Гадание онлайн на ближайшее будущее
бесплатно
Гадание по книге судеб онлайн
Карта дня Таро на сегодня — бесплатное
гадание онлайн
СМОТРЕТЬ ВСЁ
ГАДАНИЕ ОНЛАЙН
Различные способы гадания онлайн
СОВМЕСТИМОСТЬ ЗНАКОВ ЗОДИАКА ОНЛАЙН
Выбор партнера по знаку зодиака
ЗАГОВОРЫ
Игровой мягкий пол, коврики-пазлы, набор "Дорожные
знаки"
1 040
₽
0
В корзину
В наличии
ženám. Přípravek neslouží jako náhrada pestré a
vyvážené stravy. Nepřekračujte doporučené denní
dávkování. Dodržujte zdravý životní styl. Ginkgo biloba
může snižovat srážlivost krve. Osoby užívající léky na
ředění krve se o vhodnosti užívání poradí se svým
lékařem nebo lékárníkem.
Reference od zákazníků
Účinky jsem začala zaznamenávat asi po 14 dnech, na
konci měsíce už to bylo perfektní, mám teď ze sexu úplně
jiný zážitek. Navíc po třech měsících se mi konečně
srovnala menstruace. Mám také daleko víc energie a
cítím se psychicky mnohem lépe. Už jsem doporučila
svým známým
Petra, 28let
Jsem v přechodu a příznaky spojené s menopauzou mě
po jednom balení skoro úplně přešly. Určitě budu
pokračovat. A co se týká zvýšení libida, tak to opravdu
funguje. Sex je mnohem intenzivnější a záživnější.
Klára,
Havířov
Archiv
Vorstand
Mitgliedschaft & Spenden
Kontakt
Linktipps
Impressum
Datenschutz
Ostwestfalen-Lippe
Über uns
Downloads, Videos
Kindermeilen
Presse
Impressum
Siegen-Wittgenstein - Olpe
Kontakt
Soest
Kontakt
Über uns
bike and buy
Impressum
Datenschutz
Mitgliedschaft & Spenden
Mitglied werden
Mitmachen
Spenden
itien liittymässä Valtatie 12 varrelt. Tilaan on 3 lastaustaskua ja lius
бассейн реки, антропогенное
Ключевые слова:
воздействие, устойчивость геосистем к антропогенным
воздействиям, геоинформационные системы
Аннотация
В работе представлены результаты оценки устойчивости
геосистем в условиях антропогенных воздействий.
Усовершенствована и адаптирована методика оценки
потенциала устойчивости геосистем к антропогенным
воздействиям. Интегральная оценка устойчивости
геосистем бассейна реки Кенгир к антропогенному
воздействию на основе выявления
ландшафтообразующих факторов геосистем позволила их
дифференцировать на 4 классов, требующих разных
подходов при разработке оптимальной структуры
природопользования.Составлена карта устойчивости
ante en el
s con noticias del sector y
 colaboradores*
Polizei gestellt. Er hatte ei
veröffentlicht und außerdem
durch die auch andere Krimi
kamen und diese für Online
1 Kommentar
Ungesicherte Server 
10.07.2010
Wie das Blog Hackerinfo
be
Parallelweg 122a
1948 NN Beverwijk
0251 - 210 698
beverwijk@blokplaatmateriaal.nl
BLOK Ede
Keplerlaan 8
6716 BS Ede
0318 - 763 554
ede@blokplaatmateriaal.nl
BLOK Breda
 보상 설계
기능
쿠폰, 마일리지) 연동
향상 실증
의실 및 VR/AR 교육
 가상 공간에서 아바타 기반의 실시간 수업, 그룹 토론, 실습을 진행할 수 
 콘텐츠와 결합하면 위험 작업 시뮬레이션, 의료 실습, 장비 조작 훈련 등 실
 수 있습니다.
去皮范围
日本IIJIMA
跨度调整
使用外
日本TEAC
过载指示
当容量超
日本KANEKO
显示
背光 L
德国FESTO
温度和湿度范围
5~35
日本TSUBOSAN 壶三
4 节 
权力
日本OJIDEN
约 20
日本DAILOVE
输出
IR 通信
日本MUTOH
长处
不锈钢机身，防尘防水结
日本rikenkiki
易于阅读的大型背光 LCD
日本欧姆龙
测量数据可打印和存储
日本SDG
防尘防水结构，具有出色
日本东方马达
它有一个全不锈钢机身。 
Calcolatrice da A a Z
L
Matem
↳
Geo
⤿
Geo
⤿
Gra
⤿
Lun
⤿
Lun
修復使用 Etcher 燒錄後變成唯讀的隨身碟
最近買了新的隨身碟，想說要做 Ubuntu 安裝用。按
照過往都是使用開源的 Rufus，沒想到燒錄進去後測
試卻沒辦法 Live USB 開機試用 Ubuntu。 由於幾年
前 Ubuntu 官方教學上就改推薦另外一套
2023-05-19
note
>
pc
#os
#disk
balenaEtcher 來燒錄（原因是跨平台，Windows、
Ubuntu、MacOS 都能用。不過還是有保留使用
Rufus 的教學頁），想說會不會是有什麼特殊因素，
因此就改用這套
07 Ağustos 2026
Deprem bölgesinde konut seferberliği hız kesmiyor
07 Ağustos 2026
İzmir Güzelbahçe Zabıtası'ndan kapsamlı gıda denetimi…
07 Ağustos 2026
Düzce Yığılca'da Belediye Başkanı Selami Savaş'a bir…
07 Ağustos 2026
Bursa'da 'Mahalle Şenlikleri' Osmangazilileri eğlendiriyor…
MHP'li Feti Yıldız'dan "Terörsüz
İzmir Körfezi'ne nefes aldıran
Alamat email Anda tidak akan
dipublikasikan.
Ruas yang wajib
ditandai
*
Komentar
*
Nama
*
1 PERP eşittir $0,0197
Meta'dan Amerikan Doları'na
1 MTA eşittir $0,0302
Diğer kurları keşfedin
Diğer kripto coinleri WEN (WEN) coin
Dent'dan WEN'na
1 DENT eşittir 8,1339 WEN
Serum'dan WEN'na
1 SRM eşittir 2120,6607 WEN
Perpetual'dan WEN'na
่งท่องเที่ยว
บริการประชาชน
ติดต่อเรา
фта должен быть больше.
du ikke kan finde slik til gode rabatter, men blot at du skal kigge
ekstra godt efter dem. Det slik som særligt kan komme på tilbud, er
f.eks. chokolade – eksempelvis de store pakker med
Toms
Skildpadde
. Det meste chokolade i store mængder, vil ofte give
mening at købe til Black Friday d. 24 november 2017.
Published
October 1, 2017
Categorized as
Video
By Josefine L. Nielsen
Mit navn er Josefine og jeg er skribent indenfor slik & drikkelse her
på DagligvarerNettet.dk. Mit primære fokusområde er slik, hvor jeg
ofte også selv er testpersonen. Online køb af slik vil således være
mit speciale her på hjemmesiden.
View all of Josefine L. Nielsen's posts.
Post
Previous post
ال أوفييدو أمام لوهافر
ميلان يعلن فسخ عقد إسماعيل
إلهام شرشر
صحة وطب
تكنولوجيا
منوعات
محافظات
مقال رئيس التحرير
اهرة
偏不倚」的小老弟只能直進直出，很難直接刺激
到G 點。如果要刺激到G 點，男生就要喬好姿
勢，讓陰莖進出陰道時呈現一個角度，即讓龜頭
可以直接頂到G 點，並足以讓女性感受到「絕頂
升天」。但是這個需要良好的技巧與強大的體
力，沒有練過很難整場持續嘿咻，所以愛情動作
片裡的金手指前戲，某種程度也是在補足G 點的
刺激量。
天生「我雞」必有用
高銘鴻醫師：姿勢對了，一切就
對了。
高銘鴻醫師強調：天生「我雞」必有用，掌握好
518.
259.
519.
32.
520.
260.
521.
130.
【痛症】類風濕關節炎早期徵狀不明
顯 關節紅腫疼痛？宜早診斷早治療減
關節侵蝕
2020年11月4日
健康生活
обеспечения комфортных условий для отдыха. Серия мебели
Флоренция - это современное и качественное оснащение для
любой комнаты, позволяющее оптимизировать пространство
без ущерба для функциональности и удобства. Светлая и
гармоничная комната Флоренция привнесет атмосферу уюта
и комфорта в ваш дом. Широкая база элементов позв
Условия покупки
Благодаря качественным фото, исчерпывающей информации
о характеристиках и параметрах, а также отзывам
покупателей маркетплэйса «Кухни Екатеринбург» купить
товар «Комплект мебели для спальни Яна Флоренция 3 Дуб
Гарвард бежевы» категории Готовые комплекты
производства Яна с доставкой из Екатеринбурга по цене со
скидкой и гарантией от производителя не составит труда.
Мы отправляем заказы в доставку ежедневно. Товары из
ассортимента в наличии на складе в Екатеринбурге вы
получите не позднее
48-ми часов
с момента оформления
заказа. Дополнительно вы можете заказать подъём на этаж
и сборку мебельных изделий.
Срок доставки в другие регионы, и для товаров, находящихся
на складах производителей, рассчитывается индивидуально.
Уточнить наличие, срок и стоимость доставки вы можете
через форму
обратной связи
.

ACTIVITY: Pull out each line of the data above that contains the word "İzmir".

TASK RESPONSE:
İzmir Güzelbahçe Zabıtası'ndan kapsamlı gıda denetimi…
İzmir Körfezi'ne nefes aldıran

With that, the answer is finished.